┌────────

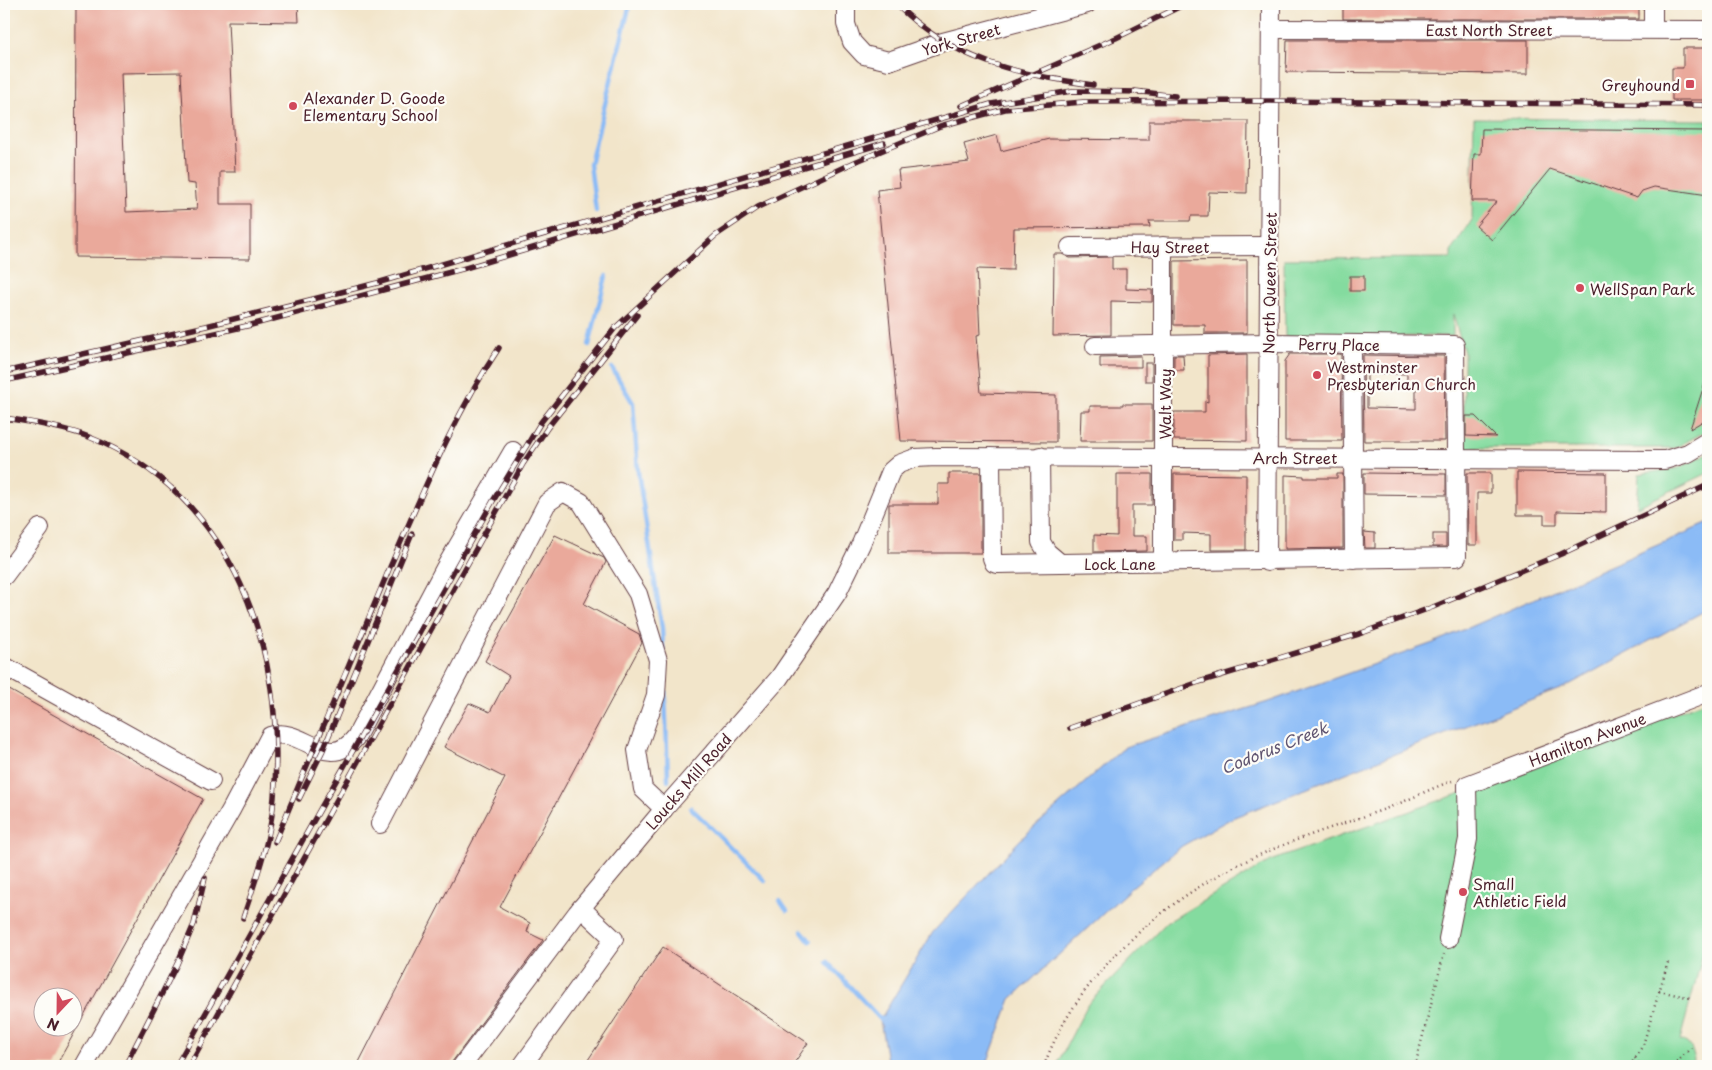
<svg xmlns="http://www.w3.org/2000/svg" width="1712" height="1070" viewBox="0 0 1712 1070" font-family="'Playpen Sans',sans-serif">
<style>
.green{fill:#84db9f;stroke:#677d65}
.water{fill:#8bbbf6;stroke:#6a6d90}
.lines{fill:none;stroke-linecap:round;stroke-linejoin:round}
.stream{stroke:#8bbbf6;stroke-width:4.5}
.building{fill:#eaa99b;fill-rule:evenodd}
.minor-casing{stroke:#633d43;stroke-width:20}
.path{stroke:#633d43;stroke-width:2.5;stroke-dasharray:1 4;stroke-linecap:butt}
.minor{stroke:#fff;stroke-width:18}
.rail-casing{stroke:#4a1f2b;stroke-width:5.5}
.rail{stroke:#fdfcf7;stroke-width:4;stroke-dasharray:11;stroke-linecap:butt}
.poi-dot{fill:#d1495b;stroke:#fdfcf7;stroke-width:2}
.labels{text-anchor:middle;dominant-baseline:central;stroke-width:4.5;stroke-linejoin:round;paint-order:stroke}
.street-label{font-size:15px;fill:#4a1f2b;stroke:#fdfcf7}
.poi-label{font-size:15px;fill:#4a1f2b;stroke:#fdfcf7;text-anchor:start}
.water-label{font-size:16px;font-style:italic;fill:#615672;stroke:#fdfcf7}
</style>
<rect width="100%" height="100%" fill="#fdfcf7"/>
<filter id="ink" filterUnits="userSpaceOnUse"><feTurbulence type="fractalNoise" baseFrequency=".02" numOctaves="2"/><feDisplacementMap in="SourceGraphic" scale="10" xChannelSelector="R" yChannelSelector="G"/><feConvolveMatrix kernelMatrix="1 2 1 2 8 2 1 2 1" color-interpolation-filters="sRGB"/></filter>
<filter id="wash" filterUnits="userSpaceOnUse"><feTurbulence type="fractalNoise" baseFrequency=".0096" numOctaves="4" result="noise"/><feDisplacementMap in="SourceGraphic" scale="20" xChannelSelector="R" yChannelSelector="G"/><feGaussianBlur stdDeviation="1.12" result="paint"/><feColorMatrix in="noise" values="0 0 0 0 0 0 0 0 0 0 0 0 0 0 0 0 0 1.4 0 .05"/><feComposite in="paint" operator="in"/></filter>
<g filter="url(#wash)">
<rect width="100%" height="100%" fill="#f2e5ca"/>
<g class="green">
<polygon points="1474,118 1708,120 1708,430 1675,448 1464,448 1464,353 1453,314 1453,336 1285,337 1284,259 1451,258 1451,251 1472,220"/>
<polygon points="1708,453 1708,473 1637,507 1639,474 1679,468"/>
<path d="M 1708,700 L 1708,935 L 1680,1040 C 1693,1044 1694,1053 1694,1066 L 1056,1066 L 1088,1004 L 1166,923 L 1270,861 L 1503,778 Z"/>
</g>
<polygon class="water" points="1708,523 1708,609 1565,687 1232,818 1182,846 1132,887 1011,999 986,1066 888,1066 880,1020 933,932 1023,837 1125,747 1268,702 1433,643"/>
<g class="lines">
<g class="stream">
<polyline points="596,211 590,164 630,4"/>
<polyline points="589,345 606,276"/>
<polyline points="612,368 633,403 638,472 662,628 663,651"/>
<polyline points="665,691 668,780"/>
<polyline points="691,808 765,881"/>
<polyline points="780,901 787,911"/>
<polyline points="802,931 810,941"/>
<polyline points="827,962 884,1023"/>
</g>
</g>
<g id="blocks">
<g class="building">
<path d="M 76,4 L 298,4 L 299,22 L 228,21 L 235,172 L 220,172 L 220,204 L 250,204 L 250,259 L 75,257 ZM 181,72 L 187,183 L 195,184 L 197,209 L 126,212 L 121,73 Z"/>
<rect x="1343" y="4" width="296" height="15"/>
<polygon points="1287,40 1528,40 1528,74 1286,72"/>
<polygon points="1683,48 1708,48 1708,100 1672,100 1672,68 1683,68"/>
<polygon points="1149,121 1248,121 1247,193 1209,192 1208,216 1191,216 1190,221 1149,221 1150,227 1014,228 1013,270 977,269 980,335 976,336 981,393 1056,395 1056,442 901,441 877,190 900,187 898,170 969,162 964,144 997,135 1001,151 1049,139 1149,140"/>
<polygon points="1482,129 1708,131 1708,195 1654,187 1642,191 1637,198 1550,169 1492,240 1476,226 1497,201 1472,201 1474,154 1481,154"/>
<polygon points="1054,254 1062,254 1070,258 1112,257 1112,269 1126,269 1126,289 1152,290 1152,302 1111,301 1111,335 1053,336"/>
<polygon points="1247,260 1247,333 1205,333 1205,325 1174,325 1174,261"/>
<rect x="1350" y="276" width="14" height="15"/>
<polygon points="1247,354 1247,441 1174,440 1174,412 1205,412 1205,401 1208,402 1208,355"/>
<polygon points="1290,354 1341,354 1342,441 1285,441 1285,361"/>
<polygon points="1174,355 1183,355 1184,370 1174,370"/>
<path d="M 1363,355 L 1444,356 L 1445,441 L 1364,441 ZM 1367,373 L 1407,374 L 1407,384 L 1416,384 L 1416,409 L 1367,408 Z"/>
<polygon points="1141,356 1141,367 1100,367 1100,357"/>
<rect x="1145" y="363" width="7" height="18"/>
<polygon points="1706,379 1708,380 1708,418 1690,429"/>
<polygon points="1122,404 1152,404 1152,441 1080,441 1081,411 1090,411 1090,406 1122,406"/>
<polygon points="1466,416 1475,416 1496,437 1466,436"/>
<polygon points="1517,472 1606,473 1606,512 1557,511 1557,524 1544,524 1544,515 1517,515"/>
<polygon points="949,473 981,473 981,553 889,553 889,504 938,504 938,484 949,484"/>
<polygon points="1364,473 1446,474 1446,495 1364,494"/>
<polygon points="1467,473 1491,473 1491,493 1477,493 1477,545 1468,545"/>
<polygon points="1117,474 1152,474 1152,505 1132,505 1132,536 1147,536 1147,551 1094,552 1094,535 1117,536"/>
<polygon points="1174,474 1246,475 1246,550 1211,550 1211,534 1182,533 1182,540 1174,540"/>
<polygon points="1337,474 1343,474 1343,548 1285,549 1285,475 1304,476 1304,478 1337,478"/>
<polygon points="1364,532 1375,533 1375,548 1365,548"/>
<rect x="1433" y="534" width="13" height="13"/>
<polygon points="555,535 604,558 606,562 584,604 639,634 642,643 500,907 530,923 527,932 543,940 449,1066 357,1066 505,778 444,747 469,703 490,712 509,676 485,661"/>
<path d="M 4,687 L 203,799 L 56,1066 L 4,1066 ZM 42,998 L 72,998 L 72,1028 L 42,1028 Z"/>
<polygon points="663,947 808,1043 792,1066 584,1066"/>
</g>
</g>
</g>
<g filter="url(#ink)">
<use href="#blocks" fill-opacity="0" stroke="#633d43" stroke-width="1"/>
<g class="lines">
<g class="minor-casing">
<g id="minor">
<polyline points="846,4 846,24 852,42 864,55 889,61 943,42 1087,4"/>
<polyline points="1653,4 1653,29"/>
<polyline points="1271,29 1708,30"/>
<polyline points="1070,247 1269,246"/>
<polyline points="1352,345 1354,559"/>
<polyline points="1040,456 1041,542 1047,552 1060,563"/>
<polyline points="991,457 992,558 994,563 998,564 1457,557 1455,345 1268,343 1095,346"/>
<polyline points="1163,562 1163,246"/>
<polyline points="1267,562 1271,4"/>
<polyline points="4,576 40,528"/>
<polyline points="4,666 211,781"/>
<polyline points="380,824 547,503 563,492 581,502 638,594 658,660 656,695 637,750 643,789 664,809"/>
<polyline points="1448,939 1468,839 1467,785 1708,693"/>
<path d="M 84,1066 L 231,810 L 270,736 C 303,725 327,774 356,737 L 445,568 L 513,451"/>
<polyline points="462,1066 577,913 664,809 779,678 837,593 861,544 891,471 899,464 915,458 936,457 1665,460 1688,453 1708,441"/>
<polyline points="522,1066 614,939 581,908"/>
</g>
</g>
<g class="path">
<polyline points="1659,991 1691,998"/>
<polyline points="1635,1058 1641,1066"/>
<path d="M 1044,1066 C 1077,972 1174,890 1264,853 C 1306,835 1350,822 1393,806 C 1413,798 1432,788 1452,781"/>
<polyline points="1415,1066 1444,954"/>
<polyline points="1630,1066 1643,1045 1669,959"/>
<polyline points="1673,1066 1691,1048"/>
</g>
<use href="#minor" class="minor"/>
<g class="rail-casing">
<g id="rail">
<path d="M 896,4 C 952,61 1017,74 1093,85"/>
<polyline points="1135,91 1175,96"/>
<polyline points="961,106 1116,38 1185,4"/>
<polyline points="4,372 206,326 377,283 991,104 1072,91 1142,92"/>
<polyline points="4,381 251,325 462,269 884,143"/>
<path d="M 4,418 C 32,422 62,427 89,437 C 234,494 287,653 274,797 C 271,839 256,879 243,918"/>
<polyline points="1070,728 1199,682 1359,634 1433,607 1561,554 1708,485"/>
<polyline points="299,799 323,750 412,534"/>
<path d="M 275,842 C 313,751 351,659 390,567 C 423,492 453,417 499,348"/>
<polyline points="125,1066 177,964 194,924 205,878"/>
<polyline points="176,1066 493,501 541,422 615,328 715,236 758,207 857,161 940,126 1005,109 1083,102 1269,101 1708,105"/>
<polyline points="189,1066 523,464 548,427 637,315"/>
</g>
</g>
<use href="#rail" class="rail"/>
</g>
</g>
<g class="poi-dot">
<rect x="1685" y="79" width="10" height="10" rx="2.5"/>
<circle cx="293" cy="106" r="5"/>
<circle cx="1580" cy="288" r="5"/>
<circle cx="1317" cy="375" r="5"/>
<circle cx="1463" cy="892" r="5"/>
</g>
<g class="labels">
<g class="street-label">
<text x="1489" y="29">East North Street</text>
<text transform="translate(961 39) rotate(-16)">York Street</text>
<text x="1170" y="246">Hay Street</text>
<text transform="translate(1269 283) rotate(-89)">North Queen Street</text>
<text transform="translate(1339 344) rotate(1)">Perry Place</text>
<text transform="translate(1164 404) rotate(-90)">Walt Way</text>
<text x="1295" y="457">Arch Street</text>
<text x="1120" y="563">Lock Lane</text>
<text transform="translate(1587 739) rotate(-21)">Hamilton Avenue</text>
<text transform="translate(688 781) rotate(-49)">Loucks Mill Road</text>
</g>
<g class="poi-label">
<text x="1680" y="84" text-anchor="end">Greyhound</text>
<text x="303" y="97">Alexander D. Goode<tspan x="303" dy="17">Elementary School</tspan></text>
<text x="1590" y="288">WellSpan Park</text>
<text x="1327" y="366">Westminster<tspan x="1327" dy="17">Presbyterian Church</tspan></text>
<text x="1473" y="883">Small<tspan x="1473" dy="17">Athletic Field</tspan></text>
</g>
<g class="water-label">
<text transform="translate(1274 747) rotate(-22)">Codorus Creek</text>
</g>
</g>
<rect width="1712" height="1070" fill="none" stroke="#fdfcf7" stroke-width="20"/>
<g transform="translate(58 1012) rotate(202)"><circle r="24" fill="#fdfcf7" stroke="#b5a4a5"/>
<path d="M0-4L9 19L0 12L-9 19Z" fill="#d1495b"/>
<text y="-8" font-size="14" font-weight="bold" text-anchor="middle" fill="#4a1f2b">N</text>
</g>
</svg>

└────────

WHAT IS NEEDED:
List all lines above in which the string "paint" appears.

WRITTEN ANSWER:
.labels{text-anchor:middle;dominant-baseline:central;stroke-width:4.5;stroke-linejoin:round;paint-order:stroke}
<filter id="wash" filterUnits="userSpaceOnUse"><feTurbulence type="fractalNoise" baseFrequency=".0096" numOctaves="4" result="noise"/><feDisplacementMap in="SourceGraphic" scale="20" xChannelSelector="R" yChannelSelector="G"/><feGaussianBlur stdDeviation="1.12" result="paint"/><feColorMatrix in="noise" values="0 0 0 0 0 0 0 0 0 0 0 0 0 0 0 0 0 1.4 0 .05"/><feComposite in="paint" operator="in"/></filter>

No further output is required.